Young musicians will often choose the school they wish to study at, purely on the basis of who will be their specialist instrument teacher and how much time they will spend in their company. This can persuade such teachers that they have an unhealthy amount of prestige and power. When I worked at the Liverpool Institute for Performing Arts in the 1990s, we tried to abolish one-to-one tuition. The tutors were willing to teach in small groups, but it was the students who insisted upon their ‘me’ time.
I believe the time has come for music education organisations to call for the banning of individual tuition. Philip Pickett raped students in soundproofed studios – we cannot provide the circumstances which allow for the possibility of such horrors happening again. I’m not aware of any evidence which demonstrates the superiority of individual tuition over, say, small group teaching, so why do we continue to champion it? Ironically (or perhaps not) the academic who is the leading expert in instrumental-vs-group tuition is the Guildhall’s current Vice-Principal, Prof. Helena Gaunt. I dug out a terrific paper Helena wrote on individual tuition, in 2007. In the light of this week’s jailing of Philip Pickett, some of the concerns she raised then make for unsettling reading.

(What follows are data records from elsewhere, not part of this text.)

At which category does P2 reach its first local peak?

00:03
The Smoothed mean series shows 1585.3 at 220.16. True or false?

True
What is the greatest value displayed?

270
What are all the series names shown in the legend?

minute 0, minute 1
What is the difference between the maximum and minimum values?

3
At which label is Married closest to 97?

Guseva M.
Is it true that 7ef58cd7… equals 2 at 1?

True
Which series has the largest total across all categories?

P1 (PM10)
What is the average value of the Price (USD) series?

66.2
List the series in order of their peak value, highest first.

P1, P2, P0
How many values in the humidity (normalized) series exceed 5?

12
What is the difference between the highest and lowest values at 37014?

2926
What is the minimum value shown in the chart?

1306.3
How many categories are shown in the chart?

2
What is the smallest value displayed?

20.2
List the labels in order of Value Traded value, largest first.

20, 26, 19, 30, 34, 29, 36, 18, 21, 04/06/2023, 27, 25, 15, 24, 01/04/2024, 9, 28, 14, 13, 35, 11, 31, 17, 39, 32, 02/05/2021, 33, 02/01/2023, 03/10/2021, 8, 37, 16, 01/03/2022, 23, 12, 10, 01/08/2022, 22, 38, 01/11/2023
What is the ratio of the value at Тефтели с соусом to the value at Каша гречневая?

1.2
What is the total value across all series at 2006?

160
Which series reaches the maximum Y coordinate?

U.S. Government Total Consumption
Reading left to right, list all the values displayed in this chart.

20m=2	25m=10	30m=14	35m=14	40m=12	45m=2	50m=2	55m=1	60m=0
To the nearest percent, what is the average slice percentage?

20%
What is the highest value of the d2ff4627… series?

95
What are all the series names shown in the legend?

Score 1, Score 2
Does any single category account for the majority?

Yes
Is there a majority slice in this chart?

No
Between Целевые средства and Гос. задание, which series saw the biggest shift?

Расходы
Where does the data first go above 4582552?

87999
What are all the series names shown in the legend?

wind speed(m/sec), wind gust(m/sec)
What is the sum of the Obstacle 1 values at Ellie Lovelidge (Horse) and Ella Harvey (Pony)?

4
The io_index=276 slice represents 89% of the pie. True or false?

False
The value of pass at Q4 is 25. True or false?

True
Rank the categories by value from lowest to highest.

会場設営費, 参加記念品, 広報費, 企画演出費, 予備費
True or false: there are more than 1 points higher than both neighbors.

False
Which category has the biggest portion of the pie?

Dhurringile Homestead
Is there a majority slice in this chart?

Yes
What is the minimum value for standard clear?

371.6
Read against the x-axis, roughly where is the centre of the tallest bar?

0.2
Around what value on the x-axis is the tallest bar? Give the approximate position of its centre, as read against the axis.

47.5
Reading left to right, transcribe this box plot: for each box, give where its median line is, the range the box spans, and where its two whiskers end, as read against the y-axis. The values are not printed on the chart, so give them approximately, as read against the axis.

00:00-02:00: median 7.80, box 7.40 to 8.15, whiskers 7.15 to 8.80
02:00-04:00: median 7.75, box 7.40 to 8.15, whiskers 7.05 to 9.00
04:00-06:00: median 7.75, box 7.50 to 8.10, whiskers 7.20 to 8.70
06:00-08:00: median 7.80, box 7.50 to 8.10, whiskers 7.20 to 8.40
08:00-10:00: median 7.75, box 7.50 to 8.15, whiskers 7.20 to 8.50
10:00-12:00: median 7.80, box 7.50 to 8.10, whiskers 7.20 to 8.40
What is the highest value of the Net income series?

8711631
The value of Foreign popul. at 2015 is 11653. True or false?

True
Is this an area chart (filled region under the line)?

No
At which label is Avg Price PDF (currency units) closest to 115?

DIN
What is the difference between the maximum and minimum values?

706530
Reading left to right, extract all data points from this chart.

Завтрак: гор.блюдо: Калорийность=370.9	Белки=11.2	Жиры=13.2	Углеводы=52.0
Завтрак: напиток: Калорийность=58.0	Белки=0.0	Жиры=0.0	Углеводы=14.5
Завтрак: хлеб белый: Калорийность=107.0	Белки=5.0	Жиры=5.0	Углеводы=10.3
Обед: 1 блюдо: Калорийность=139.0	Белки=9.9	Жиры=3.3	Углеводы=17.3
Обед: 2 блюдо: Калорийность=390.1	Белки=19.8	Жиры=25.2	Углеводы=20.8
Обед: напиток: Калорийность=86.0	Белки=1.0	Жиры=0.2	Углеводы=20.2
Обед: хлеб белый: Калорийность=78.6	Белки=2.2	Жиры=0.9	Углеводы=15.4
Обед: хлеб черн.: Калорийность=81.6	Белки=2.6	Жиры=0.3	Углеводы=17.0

Music schools compete for the best students, so it would take concerted action by all of our schools to get rid of individual tuition. But I believe we owe it to vulnerable, dedicated, music students to prevent the abuses of power, and of their trust, which can ruin lives.
Even without the serious imperatives surrounding safeguarding, this got to be a good move. Not only would it be more cost-effective for colleges
http://www.theguardian.com/education/2011/jan/25/cambridge-may-end-individual-tuition
but from what I saw sitting in on a couple of tutorials at Oxford a few years ago, two or three learners at a time being supervised by an expert was a remarkably efficient model with regards to learning. It implicitly forms a study group and it is in essence a regular exhibition of learning to peers. It is simply a format in itself more fertile for learning.
Agreed. It’s pedagogically sound as well as safer. Some traditions (whether a Cambridge tutorial or a violin lesson with the ‘big-name’ performer) should die out – they no longer fit in open learning environments.